When you get every thing back together it will time to crank it up.  You need to hook up a tach and a timing light.  When the engine starts you need to take it about 2000 - 2500 rpm immediately for about 15 - 20 minutes.  Don't let it idle at all.  This will break in the new cam and lifters.  If you let it idle it will ruin them.  The only way the cam gets oil is by splashing and it needs to run at these rpm to keep it oiled until it is broken in.  With the vacuum advance hose disconnected and plugged, raise the rpm to about 3000-4000 (depends on how soon your total advance is in) and set the total timing to 32 - 36 degrees.  You either need timing tape or a dial back timing light to do this.  While the engine is running you should vary the rpm every so often between 2000 and 3000 rpm.
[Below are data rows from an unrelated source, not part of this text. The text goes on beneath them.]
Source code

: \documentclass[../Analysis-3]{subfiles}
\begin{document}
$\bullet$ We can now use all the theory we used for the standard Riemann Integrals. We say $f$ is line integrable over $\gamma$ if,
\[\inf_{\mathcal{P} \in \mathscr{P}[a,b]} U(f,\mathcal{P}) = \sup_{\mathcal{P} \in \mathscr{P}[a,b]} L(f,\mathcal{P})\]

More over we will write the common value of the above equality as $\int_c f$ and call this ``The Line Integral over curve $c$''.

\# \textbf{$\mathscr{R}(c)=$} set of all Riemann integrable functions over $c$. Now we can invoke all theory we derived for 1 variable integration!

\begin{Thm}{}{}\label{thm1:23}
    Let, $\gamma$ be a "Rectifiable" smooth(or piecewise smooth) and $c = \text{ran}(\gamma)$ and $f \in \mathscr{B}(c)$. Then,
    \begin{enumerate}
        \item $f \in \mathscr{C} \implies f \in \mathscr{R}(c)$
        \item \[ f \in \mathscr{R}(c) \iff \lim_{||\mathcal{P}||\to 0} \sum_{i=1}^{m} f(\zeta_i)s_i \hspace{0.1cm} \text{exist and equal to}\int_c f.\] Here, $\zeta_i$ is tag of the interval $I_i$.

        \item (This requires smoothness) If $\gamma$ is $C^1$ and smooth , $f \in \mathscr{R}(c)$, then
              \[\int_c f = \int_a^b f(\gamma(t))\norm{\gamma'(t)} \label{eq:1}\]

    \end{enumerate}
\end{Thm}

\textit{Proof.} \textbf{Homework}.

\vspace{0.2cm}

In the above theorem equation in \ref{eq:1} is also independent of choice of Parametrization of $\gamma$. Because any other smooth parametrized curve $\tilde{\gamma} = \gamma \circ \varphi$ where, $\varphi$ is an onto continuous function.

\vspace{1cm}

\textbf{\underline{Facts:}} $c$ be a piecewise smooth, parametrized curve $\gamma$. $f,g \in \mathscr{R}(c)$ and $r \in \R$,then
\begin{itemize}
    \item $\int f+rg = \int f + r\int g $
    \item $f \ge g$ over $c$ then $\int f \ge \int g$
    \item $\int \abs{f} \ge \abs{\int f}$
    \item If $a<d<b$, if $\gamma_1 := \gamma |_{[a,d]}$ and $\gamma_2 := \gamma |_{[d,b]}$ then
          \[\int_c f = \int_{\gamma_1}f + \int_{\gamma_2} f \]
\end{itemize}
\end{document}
Never let it get below 2000 rpm.  Also keep a check on engine temps and check for leaks.  After the break-in period shut it down, change the oil and filter, and check again for leaks.  Check the fluid levels make sure they are correct.  Now about the only thing you need to do is set your timing to the correct setting.  I have my initial timing set at 14 BTDC but that might not be the best setting for you.  This gives me a total of 35 degrees.  My distributor has 21 degrees of timing built in so, 21 mechanical + 14 initial = 35 total.  After you drive it for about 500 miles, I would change the oil and filter again just to make sure everything is clean and to remove all of the new cam residue.

One more thing I want to add, I am the author of this article and not the one doing the actual work.  If you read this and decide to try it I hope it is some help to you, but please, don't hold me responsible if you can't perform the work.  I have tried to write it so it will be easy to understand, but things may come up which is out of my control.

I hope everything goes as planned and it was fun.  Now enjoy your new cam and happy motoring.